It’s human intention that fuels AI, not the other way round

Rumours of the death of human usefulness at the hands of artificial intelligence have been greatly exaggerated, especially in adland.
In fact, it’s the reverse, says Lauren Barnett, Head of UK Sales at Samsung Ads, who insists the rapid rise of the new technology still has its limitations, and will continue to be fuelled by human intention and purpose…
Lauren Barnett, Samsung Ads.
Artificial intelligence in programmatic advertising is nothing new. For years, unbelievably sophisticated ML (machine learning) models have been trained on billions of data points each day to inform critical revenue decisions.
But today, AI is dominating the conversation around achieving a much broader level of efficiency across digital advertising – for example using agentic AI to streamline workflows or LLMs (large language models) to make sense of complex reports.
But alongside the hype comes anxiety: that AI will replace the human touch and that creativity will be lost.
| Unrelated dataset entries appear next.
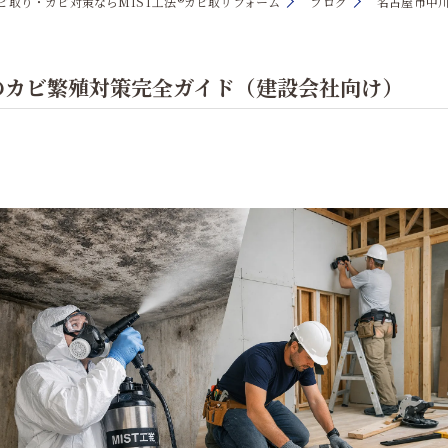
ビ取り・カビ対策ならMIST工法®カビ取リフォーム
ブログ
名古屋市中
のカビ繁殖対策完全ガイド（建設会社向け）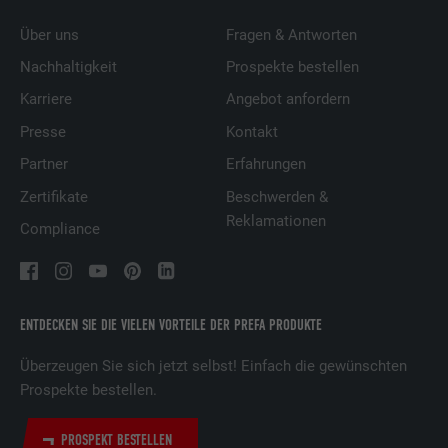
Über uns
Fragen & Antworten
Nachhaltigkeit
Prospekte bestellen
Karriere
Angebot anfordern
Presse
Kontakt
Partner
Erfahrungen
Zertifikate
Beschwerden &
Reklamationen
Compliance
ENTDECKEN SIE DIE VIELEN VORTEILE DER PREFA PRODUKTE
Überzeugen Sie sich jetzt selbst! Einfach die gewünschten
Prospekte bestellen.
PROSPEKT BESTELLEN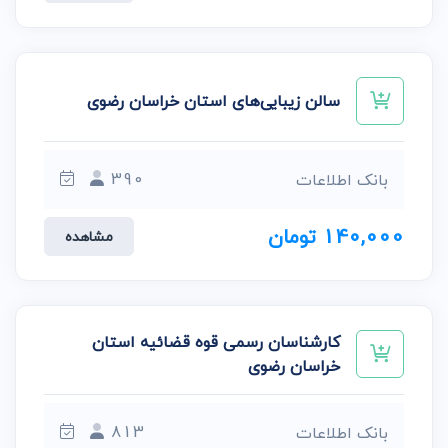
سالن زیبایی‌های استان خراسان رضوی
390
بانک اطلاعات
140,000 تومان
مشاهده
کارشناسان رسمی قوه قضائیه استان
خراسان رضوی
813
بانک اطلاعات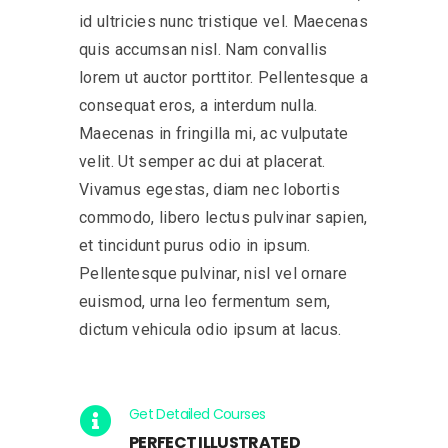
id ultricies nunc tristique vel. Maecenas
quis accumsan nisl. Nam convallis
lorem ut auctor porttitor. Pellentesque a
consequat eros, a interdum nulla.
Maecenas in fringilla mi, ac vulputate
velit. Ut semper ac dui at placerat.
Vivamus egestas, diam nec lobortis
commodo, libero lectus pulvinar sapien,
et tincidunt purus odio in ipsum.
Pellentesque pulvinar, nisl vel ornare
euismod, urna leo fermentum sem,
dictum vehicula odio ipsum at lacus.
Get Detailed Courses
PERFECT ILLUSTRATED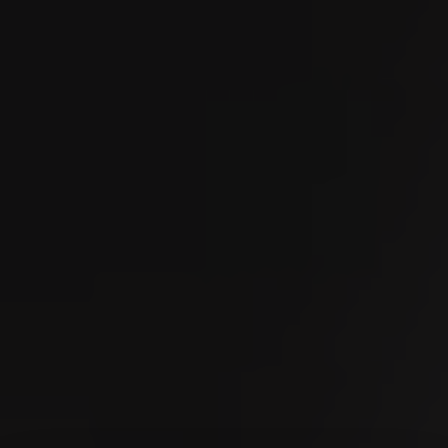
28
AUG
MidAmateure Oberkirch 2026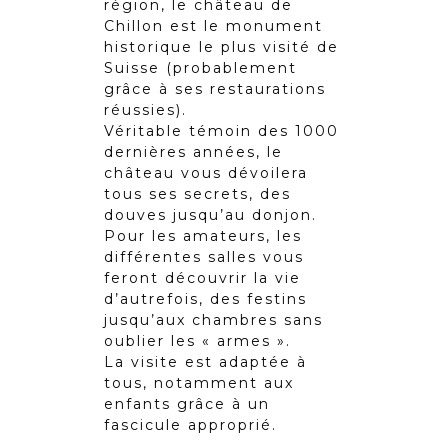
région, le château de
Chillon est le monument
historique le plus visité de
Suisse (probablement
grâce à ses restaurations
réussies).
Véritable témoin des 1000
dernières années, le
château vous dévoilera
tous ses secrets, des
douves jusqu’au donjon.
Pour les amateurs, les
différentes salles vous
feront découvrir la vie
d’autrefois, des festins
jusqu’aux chambres sans
oublier les « armes ».
La visite est adaptée à
tous, notamment aux
enfants grâce à un
fascicule approprié.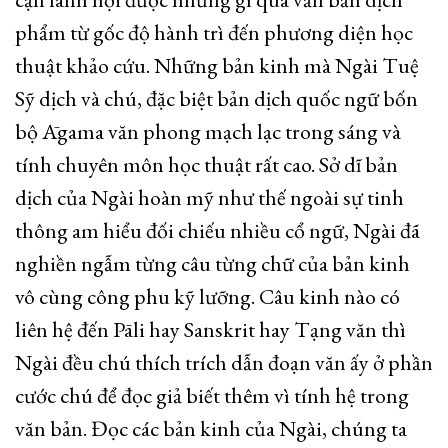
phẩm từ gốc độ hành trì đến phương diện học
thuật khảo cứu. Những bản kinh mà Ngài Tuệ
Sỹ dịch và chú, đặc biệt bản dịch quốc ngữ bốn
bộ Āgama văn phong mạch lạc trong sáng và
tính chuyên môn học thuật rất cao. Sở dĩ bản
dịch của Ngài hoàn mỹ như thế ngoài sự tinh
thông am hiểu đối chiếu nhiều cổ ngữ, Ngài đã
nghiền ngẫm từng câu từng chữ của bản kinh
vô cùng công phu kỹ lưỡng. Câu kinh nào có
liên hệ đến Pāli hay Sanskrit hay Tạng văn thì
Ngài đều chú thích trích dẫn đoạn văn ấy ở phần
cước chú để đọc giả biết thêm vì tính hệ trong
văn bản. Đọc các bản kinh của Ngài, chúng ta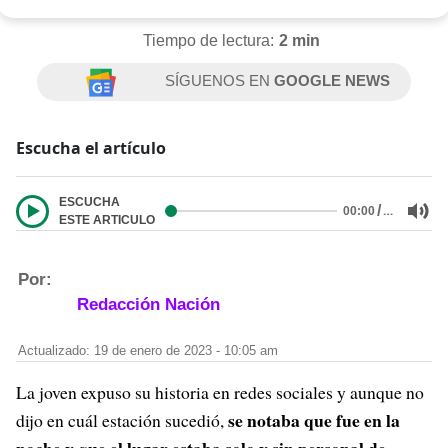
Tiempo de lectura:
2 min
SÍGUENOS EN
GOOGLE NEWS
Escucha el artículo
ESCUCHA
/
…
00:00
ESTE ARTICULO
Por:
Redacción Nación
Actualizado: 19 de enero de 2023 - 10:05 am
La joven expuso su historia en redes sociales y aunque no
se notaba que fue en la
dijo en cuál estación sucedió,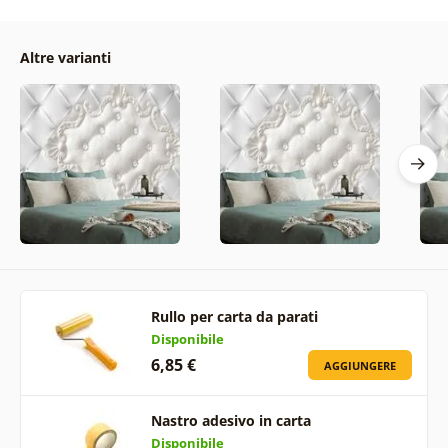
Altre varianti
Rullo per carta da parati
Disponibile
6,85 €
AGGIUNGERE
Nastro adesivo in carta
Disponibile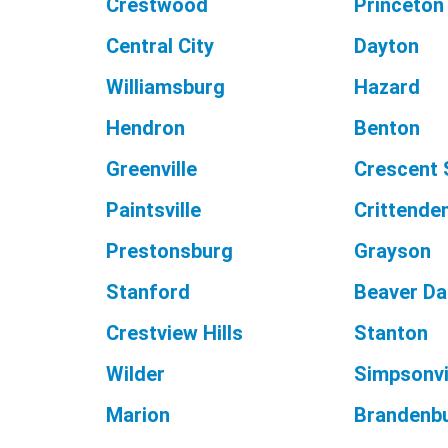
Crestwood
Princeton
Central City
Dayton
Williamsburg
Hazard
Hendron
Benton
Greenville
Crescent 
Paintsville
Crittende
Prestonsburg
Grayson
Stanford
Beaver D
Crestview Hills
Stanton
Wilder
Simpsonvi
Marion
Brandenb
In fact, the reality sits somewhere between the two extremes.
AI is here to stay, and yes, it’s transforming workflows. But it’s not making revenue and marketing teams redundant. And as I mentioned recently on a panel at MAD//Fest, that’s because AI is only as effective as the human intention behind it.
So how is the adtech world, and particularly Connected TV (CTV) – balancing AI with the human element? And what does a productive partnership between the two actually look like?
Moving beyond scale to strategy: a lesson in precision
While AI can perform everyday tasks at scale, it’s important to remember that when it makes mistakes, those will also often be at scale.
As my co-panelist James Macdonald from Limelight Inc pointed out, “if you’re just a degree off with your AI, the outcomes will be 10 degrees off – it will have a massive impact”.
So it’s really human intention and supervision that ensure AI is deployed in a useful way, rather than high-volume outreach with little targeting finesse.
Take recruitment as an example – how often do we receive completely irrelevant job opportunities based on out-of-date or inaccurate information?
I still receive openings for casual bar work a number of years after leaving university, due to recruitment agencies playing the numbers game and using automation tools to flood the workforce – or half the LinkedIn population.
This is automation at its laziest – prioritising scale over strategy – and it happens in advertising too. If automation is deployed without human input or oversight, it essentially generates advertising spam.
As MarTech aptly put it: “while automation enables volume, it cannot replace strategic design or nuanced messaging.”
This is especially important in programmatic CTV. Without human guidance, AI can churn out generic placements at scale, but it will miss the contextual, behavioural, and emotional cues that actually drive viewer engagement.
Finding the AI sweet spot in advertising
The CTV-first model gives us a unique lens into how people discover content – and brands – on the biggest screen in the house.
For many viewers, the TV interface is now a discovery engine, with 37% of viewers expecting it to suggest content that aligns with their interests.
At the same time, we often see brands coming to us with a very clear set of target audience demographics in mind. But that initial targeting only scratches the surface.
The real opportunity lies in uncovering adjacent or unexpected audiences with similar behavioural patterns or content affinities – something only possible through sophisticated AI models fed by rich, cross-device data.
The ability to overlay vast ACR-based (Automatic Content Recognition) CTV data with mobile insights opens up new high-potential audience segments that human media planning teams may not have identified.
For example, when one content partner asked us to build lookalike models based on users who had previously clicked through, they saw a 58% increase in app open rates and a 13% drop in cost per acquisition.
That’s the AI advantage: scalable personalisation that drives real-world outcomes.
But even these results didn’t happen by letting the machine run wild. They came from careful calibration of AI tools by media strategists who understood what the client needed and where the untapped value lay.
Fuelling AI with human intention
Technology can tell us what audiences are doing and when, but it can’t fully explain why. That’s still the domain of human insight.
Advertising, and especially CTV, thrives when it taps into cultural relevance and shared emotion.
Just look at Glastonbury. Every year, hundreds of thousands gather for a shared live experience that feels personal, even magical.
Alongside this, every screen we looked at over that weekend showed that desire for human connection hasn’t changed.
If anything, it has intensified, and CTV is uniquely positioned to deliver those shared, high-impact moments in a personalised way – it provides the perfect backdrop for brands to understand what makes people tick, and to tap into human emotions in order to attract and retain their audiences.
But it requires storytelling rooted in empathy, not just data. So while AI can help identify the right time, place, and audience for an ad, the message still needs to feel crafted, with intention, creativity, and a deep understanding of human motivation.
Those are things no algorithm can replicate.
When AI is directed by smart strategic thinking, it becomes an engine for discovery, relevance, and performance. It doesn’t replace the marketer; it amplifies what they do best.
So yes, AI is a powerful tool. But it is human purpose and insight that should always fuel the system.